The team had two aims. One was to help preserve a little-studied slice of California history. In the weeks after the attack on Pearl Harbor, Japanese subs were dispatched to disrupt supply routes and spread panic along the West Coast. Off Eureka, a sub torpedoed the tanker Emidio, killing five crewmen. On Christmas Eve, the freighter Absaroka was hit just off Los Angeles; it limped into port with one fatality.
The researchers' more pressing goal was to check the Montebello for oil leaks -- an elaborate search that even involved hunting for bacteria drawn to hydrocarbons.
Although the ship was in surprisingly good shape, scientists were vexed by a mystery: They didn't know the density of the oil that the Montebello had taken on, an important factor for predicting the likelihood of a leak.
After reading a newspaper story, Richard Quincy called marine sanctuary officials with the answer: At Port San Luis, the Vancouver-bound ship had taken on a load of Santa Maria crude -- oil so thick it had to be heated just to flow.
"I happened to be turning the valves the night we loaded it," Quincy recalled.
Retired from a long career at sea and on the docks, Quincy lives in Danville, just east of Oakland. At 84, he still has vivid memories of the torpedo slamming into the Montebello's hull, the ship listing violently and Olaf Erickson -- captain for all of one night -- sounding the order to abandon ship.
As high seas crashed over the bow, Quincy was standing watch in the murky hours before dawn. He had been aboard for crossings to places as far off as Siberia, but never had he seen anything like the huge dark mass of the sub that suddenly emerged just 300 yards off the Montebello's stern.
"I saw a little flash in the darkness," he said, "and then it hit."
Quincy recalls waves of fear as the sub lobbed shells toward the lifeboats, the twinge of panic when he realized that a thick rope still tethered his boat to the sinking ship, the relief that surged through him when he found a hatchet in the cramped boat -- by sitting on it -- and sliced through the deadly leash.
"It was about dawn," he said. "We pulled away and watched her go down, with her stern going straight up in the air. I remember one of the guys complaining how those SOBs couldn't even wait till after breakfast."
A couple of unarmed tugs made for the site, despite the proximity of an enemy warship. They picked up crewmen from three of the Montebello's four lifeboats. The fourth splintered on rocks close to shore, nearly drowning the captain. A local resident dived through the surf and pulled him to safety.
Miraculously, none of the 38 crew members died.
Quincy declined an invitation last September to inspect his old ship from inside the research sub.
"They called me the day I got out of the hospital," he said. "I told my cardiologist I had a chance to go down, and she about jumped out of her skin."

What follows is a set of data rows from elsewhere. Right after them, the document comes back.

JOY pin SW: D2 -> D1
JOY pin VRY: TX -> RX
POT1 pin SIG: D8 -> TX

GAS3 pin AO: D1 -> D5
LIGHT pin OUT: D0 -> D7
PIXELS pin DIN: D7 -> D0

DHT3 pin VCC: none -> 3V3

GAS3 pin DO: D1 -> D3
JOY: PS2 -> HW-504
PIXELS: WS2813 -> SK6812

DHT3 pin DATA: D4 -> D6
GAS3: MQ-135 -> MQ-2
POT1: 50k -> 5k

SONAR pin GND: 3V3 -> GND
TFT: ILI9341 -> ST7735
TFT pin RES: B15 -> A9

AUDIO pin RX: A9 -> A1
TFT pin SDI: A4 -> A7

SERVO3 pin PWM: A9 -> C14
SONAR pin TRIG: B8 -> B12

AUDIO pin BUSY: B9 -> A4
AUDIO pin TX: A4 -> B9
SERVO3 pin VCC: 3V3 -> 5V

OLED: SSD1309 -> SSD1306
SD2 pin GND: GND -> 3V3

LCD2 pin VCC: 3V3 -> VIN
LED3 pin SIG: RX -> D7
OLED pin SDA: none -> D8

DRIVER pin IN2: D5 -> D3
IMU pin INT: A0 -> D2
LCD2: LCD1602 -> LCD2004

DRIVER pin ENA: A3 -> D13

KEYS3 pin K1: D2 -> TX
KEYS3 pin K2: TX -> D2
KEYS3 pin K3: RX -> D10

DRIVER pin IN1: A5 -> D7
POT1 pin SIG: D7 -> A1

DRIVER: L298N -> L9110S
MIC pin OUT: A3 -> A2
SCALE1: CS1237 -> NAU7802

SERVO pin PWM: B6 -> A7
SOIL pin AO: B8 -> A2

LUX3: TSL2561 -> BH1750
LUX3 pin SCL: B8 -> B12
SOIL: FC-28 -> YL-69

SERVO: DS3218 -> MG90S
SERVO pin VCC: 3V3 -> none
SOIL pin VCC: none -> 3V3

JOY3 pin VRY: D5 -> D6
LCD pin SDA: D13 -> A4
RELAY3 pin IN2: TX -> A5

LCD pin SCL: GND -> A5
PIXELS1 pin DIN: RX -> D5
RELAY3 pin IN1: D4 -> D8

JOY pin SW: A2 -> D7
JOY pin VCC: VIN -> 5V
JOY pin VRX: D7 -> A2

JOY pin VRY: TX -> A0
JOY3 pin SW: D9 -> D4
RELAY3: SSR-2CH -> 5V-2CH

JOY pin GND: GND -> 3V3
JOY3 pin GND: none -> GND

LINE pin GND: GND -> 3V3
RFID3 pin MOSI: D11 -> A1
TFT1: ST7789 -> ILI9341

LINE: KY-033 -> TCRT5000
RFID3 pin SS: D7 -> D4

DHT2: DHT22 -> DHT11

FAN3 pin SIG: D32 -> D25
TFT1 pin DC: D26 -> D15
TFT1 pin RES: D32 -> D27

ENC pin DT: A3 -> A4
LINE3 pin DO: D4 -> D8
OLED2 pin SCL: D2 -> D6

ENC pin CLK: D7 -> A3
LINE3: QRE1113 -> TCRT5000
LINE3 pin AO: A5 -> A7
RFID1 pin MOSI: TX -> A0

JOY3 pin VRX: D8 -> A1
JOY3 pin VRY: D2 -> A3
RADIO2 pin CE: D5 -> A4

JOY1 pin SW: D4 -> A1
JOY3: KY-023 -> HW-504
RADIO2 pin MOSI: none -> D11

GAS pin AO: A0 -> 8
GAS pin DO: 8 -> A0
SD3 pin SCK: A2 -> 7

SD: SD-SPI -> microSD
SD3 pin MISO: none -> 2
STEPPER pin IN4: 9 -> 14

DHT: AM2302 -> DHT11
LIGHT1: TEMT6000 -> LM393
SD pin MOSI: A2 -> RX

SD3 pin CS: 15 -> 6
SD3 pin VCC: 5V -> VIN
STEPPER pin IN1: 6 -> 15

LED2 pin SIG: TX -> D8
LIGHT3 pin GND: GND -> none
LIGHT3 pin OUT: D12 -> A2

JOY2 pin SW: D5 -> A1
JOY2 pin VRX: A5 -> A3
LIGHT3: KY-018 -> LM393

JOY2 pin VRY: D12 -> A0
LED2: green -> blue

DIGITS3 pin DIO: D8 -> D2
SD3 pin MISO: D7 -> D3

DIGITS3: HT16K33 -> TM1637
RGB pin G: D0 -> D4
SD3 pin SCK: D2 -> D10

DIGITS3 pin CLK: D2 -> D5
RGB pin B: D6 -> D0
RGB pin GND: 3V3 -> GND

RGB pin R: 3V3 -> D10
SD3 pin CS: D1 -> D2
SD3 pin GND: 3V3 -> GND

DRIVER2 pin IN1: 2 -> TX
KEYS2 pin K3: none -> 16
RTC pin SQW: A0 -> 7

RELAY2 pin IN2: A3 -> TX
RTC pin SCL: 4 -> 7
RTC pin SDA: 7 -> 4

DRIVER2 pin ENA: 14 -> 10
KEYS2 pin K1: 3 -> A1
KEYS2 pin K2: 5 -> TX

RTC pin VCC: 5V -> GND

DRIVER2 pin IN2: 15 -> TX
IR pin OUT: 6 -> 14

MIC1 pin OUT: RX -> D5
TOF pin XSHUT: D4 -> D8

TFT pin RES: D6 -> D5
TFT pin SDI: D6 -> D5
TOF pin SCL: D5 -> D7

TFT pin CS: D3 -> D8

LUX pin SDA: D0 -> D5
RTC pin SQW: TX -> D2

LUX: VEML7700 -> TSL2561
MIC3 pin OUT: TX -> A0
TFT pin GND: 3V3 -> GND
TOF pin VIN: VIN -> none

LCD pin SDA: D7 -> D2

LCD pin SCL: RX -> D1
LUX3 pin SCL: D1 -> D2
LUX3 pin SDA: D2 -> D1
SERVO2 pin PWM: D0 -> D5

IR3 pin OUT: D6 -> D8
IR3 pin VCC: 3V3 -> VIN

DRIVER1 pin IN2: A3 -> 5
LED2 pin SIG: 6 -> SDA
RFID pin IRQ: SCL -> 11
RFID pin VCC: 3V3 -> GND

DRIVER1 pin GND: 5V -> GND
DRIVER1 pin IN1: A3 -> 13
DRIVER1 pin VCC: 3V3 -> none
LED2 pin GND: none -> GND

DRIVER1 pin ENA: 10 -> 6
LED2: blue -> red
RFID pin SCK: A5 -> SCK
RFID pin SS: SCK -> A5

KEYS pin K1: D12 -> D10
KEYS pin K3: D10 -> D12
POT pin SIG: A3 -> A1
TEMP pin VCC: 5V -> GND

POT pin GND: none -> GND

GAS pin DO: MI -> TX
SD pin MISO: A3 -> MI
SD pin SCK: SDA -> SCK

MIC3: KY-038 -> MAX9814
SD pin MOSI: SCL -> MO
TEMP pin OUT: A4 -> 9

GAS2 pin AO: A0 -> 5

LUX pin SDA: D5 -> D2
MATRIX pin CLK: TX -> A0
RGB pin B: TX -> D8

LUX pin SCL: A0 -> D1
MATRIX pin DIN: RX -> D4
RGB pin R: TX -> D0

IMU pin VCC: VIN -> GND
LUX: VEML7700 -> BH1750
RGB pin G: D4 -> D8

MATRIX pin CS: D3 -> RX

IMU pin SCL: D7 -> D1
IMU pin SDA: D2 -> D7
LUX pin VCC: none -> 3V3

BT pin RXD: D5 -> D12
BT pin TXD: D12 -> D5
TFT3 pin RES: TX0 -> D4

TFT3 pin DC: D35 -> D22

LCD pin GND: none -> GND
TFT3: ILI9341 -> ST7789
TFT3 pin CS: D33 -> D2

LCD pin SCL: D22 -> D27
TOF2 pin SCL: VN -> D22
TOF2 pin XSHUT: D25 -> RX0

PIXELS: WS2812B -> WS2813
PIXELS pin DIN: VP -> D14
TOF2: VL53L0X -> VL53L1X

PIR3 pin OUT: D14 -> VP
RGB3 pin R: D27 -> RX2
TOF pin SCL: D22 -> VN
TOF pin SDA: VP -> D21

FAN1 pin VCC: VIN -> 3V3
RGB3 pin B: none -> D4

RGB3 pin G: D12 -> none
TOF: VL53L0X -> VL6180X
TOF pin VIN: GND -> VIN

It's a tricky expedition for anyone. Collapsed masts and other structures, draped in billowing fishing nets, protrude through the underwater darkness.
Thousands of crabs skitter along the deck. Sponges and anemones have planted themselves on the hull, and passing fish are trapped in the waving nets.
"There was such a high concentration of species," said Jean de Marignac, a biologist with the sanctuary. "It was kind of overwhelming."
Watching videos of the dives, Quincy agreed.
He also knows now that he and his crewmates would have been incinerated in a huge fireball if the torpedo had pierced the hull just 12 feet from where it did. It hit an empty storage area instead of a full oil tank.
Sanctuary officials are considering mounting a Montebello display in a visitor center near San Simeon, and not too soon for Quincy.
"I don't know how many people I've talked to who have never heard of the Montebello. I had one fellow call me a liar."